Los escritores de la telenovela contra Kataraín y Quintero. Un selecto grupo de libretistas arremete en los micrófonos de La W contra los editores Quintero y Kataraín por el incumplimiento en los pagos por los derechos de un par de apasionantes best sellers, otrora éxitos televisivos como Sin tetas no hay paraíso y Café, con aroma de mujer. Los editores no salieron a defenderse, aunque supongo que están curtidos desde sus affaires de los años ochenta. Por cierto, uno de los enigmas que más suspenso despiertan en la industria editorial está en saber cómo unos reconocidos autores, con ventas nada despreciables, prefieren construir hoteles imitación Hollywood a contratar agentes literarios sensatos que los puedan aconsejar.

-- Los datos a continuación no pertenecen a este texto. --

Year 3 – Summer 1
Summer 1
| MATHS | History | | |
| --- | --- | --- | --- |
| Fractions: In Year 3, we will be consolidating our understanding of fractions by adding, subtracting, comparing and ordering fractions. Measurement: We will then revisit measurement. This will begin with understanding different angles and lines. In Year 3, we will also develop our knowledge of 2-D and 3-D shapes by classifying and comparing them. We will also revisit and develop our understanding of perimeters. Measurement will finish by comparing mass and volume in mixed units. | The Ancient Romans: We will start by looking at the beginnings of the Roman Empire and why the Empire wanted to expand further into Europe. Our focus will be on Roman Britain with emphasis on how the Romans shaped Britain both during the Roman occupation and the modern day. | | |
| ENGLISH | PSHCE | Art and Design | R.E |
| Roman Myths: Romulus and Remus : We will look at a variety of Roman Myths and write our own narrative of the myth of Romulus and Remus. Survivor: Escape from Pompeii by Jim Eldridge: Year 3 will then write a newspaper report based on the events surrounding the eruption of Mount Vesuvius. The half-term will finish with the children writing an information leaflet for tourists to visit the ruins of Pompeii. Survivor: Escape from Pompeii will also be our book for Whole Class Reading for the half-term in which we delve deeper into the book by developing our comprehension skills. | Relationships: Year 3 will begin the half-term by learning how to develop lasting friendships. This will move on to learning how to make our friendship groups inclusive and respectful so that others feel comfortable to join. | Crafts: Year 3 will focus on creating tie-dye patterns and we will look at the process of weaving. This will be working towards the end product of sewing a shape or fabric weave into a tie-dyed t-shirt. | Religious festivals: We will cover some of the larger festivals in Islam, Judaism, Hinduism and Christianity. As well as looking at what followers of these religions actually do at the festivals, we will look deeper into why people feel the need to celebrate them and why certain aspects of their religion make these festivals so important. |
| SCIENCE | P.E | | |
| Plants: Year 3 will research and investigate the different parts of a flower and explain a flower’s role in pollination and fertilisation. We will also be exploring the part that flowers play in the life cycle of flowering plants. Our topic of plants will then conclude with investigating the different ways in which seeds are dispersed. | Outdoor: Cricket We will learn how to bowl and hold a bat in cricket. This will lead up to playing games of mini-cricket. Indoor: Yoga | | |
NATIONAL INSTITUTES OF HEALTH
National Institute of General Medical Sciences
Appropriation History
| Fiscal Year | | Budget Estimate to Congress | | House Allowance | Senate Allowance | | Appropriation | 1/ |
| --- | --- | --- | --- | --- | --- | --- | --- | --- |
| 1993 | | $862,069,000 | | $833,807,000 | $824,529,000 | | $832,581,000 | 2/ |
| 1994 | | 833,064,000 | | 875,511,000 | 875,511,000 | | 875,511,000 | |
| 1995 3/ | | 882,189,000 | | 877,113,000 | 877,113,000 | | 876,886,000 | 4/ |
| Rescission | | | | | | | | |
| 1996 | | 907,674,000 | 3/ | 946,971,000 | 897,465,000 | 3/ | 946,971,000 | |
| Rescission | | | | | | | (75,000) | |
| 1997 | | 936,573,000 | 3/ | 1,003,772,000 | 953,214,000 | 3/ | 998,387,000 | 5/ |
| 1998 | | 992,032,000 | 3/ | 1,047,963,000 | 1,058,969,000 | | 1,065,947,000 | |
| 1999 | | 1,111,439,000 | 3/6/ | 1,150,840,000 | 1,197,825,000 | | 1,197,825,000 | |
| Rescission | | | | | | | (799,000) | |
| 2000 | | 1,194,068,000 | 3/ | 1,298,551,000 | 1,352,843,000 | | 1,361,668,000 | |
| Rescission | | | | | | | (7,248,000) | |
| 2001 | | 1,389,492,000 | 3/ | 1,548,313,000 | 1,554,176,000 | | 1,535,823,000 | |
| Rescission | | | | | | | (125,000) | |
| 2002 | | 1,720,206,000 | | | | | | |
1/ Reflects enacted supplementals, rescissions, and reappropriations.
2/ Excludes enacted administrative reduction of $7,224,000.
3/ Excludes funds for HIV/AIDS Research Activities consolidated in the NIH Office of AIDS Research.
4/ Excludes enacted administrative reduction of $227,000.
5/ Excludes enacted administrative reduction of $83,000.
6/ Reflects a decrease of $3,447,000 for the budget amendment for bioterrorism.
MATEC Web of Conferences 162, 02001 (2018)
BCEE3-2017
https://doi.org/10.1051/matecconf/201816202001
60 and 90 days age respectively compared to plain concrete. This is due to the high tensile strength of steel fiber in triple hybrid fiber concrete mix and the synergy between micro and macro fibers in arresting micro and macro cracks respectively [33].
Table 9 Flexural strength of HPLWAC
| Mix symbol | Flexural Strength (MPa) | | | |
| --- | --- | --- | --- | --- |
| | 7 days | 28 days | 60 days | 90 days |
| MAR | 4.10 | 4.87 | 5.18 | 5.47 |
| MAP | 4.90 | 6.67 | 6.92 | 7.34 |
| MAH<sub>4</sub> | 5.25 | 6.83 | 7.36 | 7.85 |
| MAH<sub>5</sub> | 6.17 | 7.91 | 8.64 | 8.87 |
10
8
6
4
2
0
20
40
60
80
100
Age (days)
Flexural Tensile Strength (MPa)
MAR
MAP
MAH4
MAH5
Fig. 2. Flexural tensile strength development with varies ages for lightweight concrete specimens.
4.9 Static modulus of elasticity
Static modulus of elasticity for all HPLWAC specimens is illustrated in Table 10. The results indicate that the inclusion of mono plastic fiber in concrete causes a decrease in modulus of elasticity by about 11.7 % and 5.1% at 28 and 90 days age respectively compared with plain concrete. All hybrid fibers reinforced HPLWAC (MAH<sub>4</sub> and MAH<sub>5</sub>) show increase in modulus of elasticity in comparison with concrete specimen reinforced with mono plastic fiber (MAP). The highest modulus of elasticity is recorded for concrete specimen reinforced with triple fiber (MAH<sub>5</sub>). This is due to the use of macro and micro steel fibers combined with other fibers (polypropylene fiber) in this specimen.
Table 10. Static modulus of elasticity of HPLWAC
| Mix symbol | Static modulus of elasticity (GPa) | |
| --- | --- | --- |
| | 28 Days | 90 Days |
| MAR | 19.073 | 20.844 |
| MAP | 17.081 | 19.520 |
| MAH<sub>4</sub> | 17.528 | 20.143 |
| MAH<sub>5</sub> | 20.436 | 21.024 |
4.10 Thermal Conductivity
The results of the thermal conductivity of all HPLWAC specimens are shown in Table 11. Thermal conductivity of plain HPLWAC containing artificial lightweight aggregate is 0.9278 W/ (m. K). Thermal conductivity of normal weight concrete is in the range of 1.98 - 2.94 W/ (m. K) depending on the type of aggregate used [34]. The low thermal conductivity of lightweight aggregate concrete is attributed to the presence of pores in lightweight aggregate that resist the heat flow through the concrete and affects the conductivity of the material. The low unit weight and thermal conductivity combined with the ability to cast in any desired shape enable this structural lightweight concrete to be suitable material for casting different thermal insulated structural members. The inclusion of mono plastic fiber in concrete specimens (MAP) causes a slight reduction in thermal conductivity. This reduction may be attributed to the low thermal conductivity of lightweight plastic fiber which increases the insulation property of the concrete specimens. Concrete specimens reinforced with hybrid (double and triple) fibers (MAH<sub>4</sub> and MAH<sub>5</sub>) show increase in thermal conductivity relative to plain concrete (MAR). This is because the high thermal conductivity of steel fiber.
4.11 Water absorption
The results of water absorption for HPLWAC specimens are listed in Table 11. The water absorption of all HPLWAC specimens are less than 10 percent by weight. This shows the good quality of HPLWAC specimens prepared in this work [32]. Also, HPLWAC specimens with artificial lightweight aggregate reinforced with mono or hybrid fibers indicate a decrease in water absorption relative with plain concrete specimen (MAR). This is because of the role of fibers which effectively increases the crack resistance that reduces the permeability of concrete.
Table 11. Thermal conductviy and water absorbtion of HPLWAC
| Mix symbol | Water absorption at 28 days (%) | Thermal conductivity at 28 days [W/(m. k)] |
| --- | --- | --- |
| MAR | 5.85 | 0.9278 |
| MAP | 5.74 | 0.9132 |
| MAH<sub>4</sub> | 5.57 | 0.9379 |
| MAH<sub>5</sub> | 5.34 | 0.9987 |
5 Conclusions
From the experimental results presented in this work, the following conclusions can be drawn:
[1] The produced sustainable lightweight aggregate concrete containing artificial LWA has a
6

Los historiadores contra el director del Archivo Nacional. Un pelotón de eminentes historiadores reitera en agónica carta lo que parece no ser ya un secreto a voces: se estaría hundiendo el Archivo Nacional. La cosa sin embargo no conmovió ni al presidente de la república ni a la ministra de Cultura, pues es un hecho: el señor Entralgo se queda hasta agosto. Desde mi punto de vista, este es uno de los peores negocios que está concluyendo el gobierno nacional. Bien es sabido que pelearse con el grupo de intelectuales que escribirá los balances de gobierno en manuales escolares y libros académicos suele ser muy insensato.

Dominique Rodríguez contra el MAMBO. La antigua redactora cultural de Cambio firma un papel en la revista Arteria contra lo que es hoy el Museo de Arte Moderno. En un artículo muy bien escrito y argumentado, lo que no es raro en esta editora del hoy grupo Planeta, Rodríguez plantea un tema grueso: el Museo perdió desde hace algún tiempo su espíritu contemporáneo y se volvió un fósil cultural descuidado, sin curaduría y sin ninguna perspectiva conceptual relevante. De lo que se trata, palabras más, palabras menos, es de evitar las intenciones expansionistas de este elefante que podría volverse ballena blanca. Lo que sorprende es que la directora del Museo no haya iniciado una campaña de contraataque y pataleo. O si la inició, no la conocemos. Lo que por supuesto confirmaría cierto aislamiento del Museo o que simplemente quitaron el puesto de Arteria en la 26 con 7.ª.

La revista El Malpensante contra –probablemente– un señor Plata. Impresionante carta llega a la redacción de la revista dirigida por el vallenato Mario Jursich. La misiva anónima es un demoledor telegrama contra un traductor, un escritor y un periodista, aunque más parece la epístola de un granjero blanco sureño del siglo pasado. Pregunté y me dijeron que las pesquisas informáticas apuntarían a que el autor de esta carta, casi fascista, es probablemente un señor llamado Juan Pablo Plata. Se trataría del editor de una página electrónica que agrupa a estudiantes de literatura y antiguo autor del sello Arango Editores. Pues bien, el debate que propone El Malpensante es muy interesante: ¿Por qué personas de un importante capital intelectual y social son en ocasiones sicarios morales de las letras en los medios impresos? Por cierto, quienes deseen referencias de este señor Plata, recomiendo consultar el blog de la bobada literaria, que se está volviendo una indispensable herramienta de análisis cultural, aunque no sin mucha sangre, intelectual por supuesto.